Violet - Die 7. Prophezeiung - Buch 1-7

Text
Read preview
Mark as finished
How to read the book after purchase
Font:Smaller АаLarger Aa

Kapitel 2.7

Ich folge, so schnell ich kann, dem geschwungenen Korridor, der aus purem Licht zu bestehen scheint und öffne die zweite Tür links, genauso wie Kristen es gesagt hat. Ich wäre gerne schneller gegangen, aber mein Körper lässt schnelle Bewegungen tatsächlich nicht zu. Da hat sie Recht. Alles fühlt sich an wie…

Leider finde ich keine Erinnerung, mit der ich es vergleichen könnte.

Das Bad ist umwerfend schön. Ein Pool lädt mich zum Schwimmen ein, aber ich bin mir nicht sicher, ob ich das kann. Eine durchgehende Fensterfront eröffnet mir eine atemberaubende Aussicht auf schneebedeckte Berge. Ich bleibe für einen Moment wie hypnotisiert stehen.

Die Anziehsachen, die Kristen für mich vorgesehen hat, liegen auf einer weißen Holzbank, dahinter sehe ich die Dusche. Voller Vorfreude ziehe ich mich aus, lasse Nachthemd und Baumwollhose auf meinem Weg einfach liegen und öffne die undurchsichtige Glastür. Es dauert einen Moment, bis ich verstehe, wie man das Wasser anstellt. Es ist sofort warm. Ich schmuggle mich darunter, schließe die Tür, schließe die Augen und stehe einfach nur da. Mir kommen zwei Worte in den Sinn. Eine Erinnerung kann es ja unmöglich sein. Warmer Sommerregen. Einfach unbeschreiblich - einfach schön.

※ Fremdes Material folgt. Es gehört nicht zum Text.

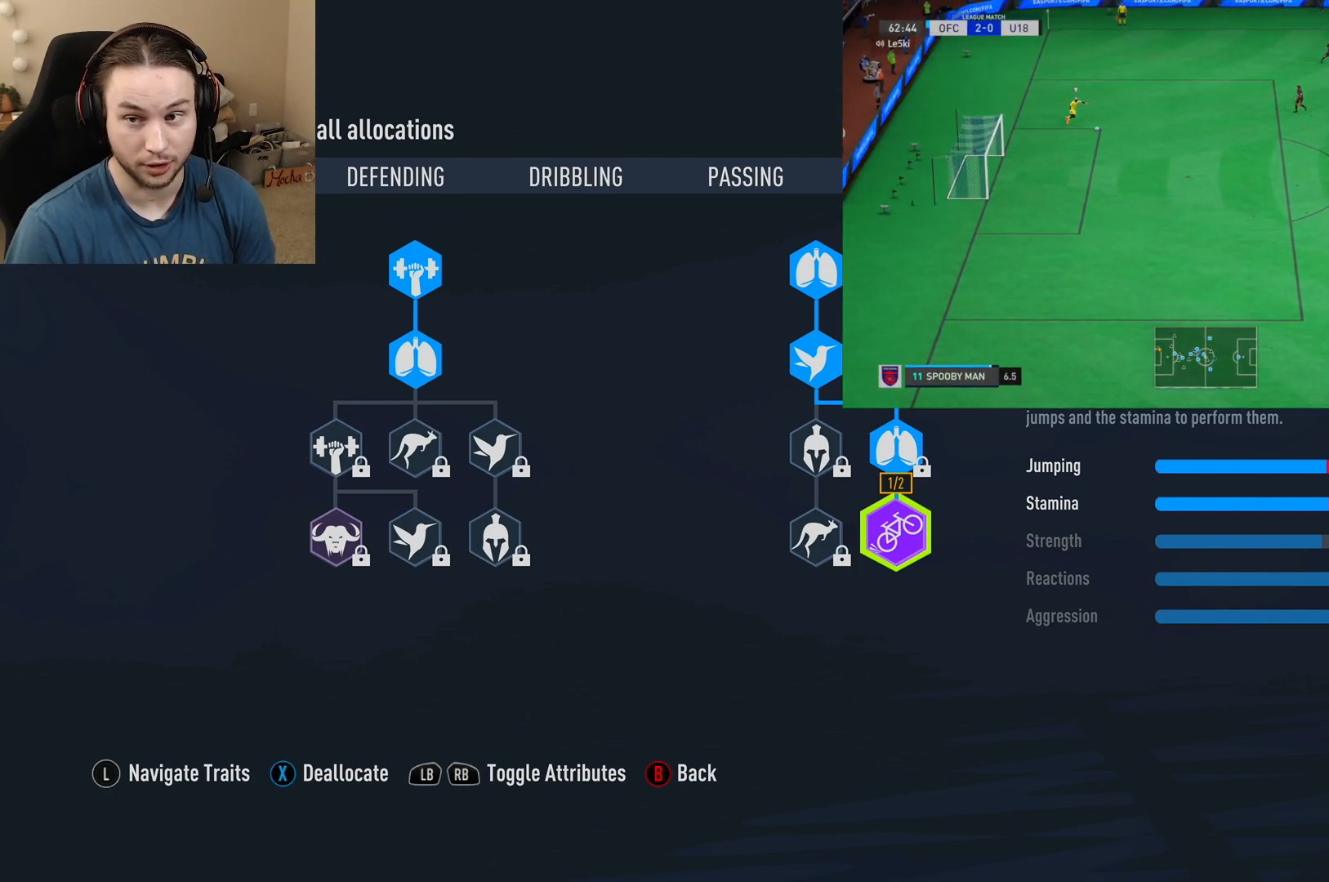
{"buttons": ["R2"], "left_stick": "center", "right_stick": "center", "events": [[66, "left_stick", "center"], [433, "R2", "down"]]}
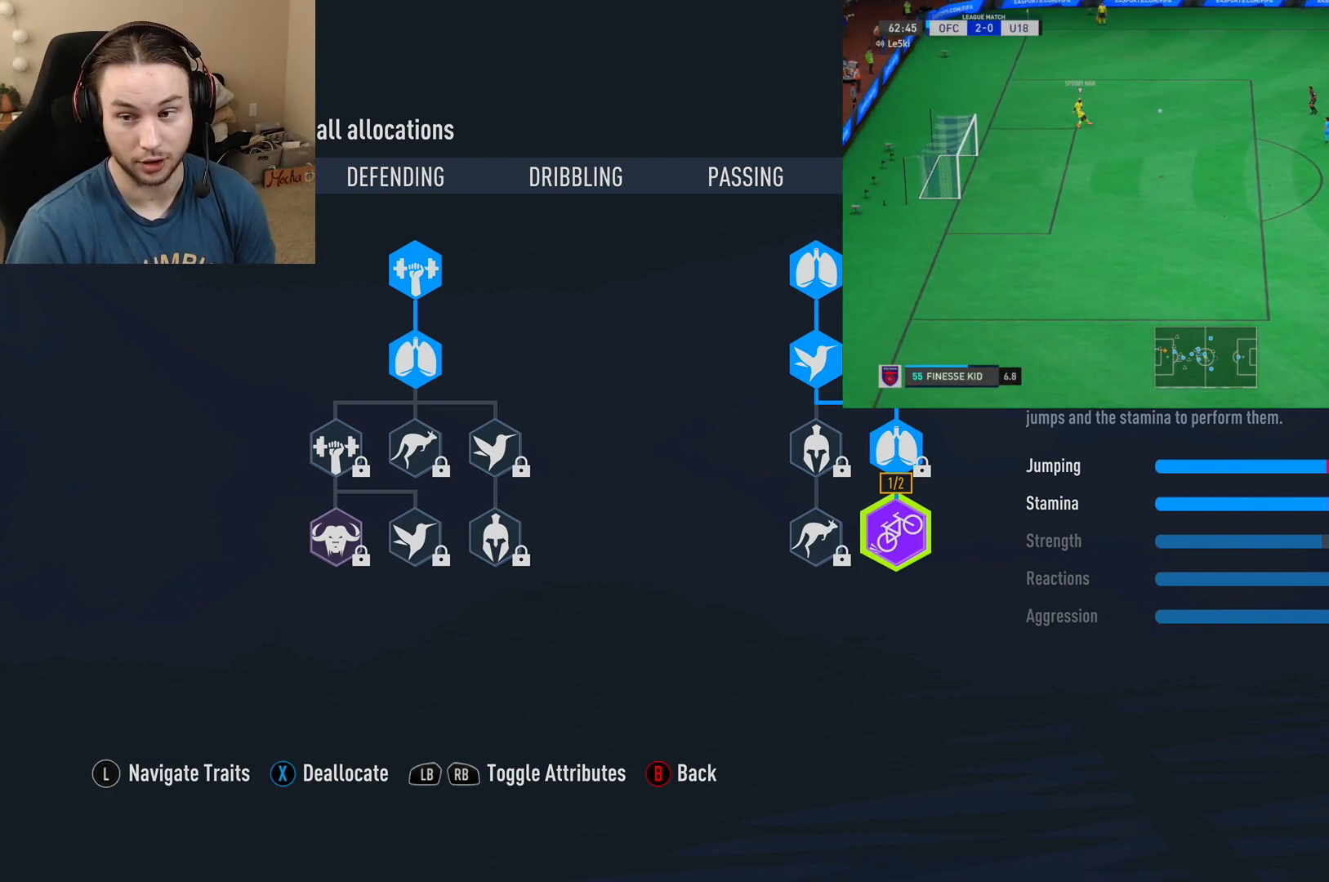
{"buttons": [], "left_stick": "up", "right_stick": "center", "events": [[134, "R2", "up"], [367, "left_stick", "up"]]}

Ich bleibe eine halbe Ewigkeit so stehen, aber irgendwann ist es unausweichlich, dass ich weiter muss. Ich stelle das Wasser ab und als die letzten warmen Tropfen in der Wanne aufschlagen und in tausend Stücke zerspringen, wickle ich mich bereits ein, in ein riesiges, weißes, unendlich weiches Handtuch.

Ich gebe der Duschtür einen Schubser und schau mir die Sachen an, die mir Kristen bereitgelegt hat. Ich kann mich nicht spontan entscheiden und ziehe mir erst einmal einen schwarzen BH und den passenden Slip dazu an und verkrümle mich nochmals. Dieses Mal in den flauschigen Bademantel, den ich neben der Dusche entdeckt habe.

Ich habe keine Lust, mich anzuziehen für eine Welt, die ich nicht kenne. Keine Ahnung, was man trägt, wem man begegnet? Spielt das überhaupt eine Rolle? Mit angezogenen Knien, das Kinn darauf gestützt, kauere ich mich am Beckenrand nieder. Mein Blick schweift über den Pool, auf die sich in der Ferne auftürmenden Berge.

Hier sitze ich, weiß nicht, woher ich komme, weiß nicht, wohin mein Weg führt. Einen Neuanfang? So hat es Kristen genannt.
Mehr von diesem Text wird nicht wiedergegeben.